-- REQUIRED WORK --
In the records below, find each line containing the word "textbf" and copy it.
[[ INPUT DATA, beginning ]]
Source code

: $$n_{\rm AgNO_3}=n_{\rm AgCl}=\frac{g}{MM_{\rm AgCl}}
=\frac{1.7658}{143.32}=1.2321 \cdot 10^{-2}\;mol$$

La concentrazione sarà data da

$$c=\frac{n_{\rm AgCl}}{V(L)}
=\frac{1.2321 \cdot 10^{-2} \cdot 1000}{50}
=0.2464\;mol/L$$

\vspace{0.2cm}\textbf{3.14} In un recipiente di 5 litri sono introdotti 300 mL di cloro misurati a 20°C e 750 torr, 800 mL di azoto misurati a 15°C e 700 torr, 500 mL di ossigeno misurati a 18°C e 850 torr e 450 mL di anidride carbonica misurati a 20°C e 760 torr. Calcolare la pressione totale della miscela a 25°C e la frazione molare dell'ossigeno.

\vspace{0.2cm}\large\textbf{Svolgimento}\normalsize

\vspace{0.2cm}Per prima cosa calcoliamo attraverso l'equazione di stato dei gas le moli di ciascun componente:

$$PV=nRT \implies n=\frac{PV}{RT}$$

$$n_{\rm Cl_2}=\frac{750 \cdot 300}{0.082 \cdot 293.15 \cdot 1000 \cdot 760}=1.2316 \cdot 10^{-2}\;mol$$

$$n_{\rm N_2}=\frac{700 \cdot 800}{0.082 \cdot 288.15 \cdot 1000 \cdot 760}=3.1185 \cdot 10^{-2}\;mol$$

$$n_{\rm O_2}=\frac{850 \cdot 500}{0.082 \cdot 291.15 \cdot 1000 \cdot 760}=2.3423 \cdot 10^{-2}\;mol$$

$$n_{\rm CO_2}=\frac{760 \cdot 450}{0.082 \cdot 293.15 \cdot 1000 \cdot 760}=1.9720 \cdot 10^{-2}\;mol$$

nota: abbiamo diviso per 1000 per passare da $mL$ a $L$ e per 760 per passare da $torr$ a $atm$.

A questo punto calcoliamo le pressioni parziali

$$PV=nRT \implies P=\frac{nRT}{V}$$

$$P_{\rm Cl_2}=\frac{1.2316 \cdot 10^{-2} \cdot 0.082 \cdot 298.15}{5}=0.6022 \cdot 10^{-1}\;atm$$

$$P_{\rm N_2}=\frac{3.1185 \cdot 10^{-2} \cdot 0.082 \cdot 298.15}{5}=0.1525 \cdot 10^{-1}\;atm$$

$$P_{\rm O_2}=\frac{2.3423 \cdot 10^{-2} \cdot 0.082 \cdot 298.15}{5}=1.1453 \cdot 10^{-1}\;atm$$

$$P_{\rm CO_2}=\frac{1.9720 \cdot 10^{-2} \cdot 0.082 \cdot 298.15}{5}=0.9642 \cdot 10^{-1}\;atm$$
[[ INPUT DATA, end ]]
-- EXERCISE OUTPUT --
\vspace{0.2cm}\textbf{3.14} In un recipiente di 5 litri sono introdotti 300 mL di cloro misurati a 20°C e 750 torr, 800 mL di azoto misurati a 15°C e 700 torr, 500 mL di ossigeno misurati a 18°C e 850 torr e 450 mL di anidride carbonica misurati a 20°C e 760 torr. Calcolare la pressione totale della miscela a 25°C e la frazione molare dell'ossigeno.
\vspace{0.2cm}\large\textbf{Svolgimento}\normalsize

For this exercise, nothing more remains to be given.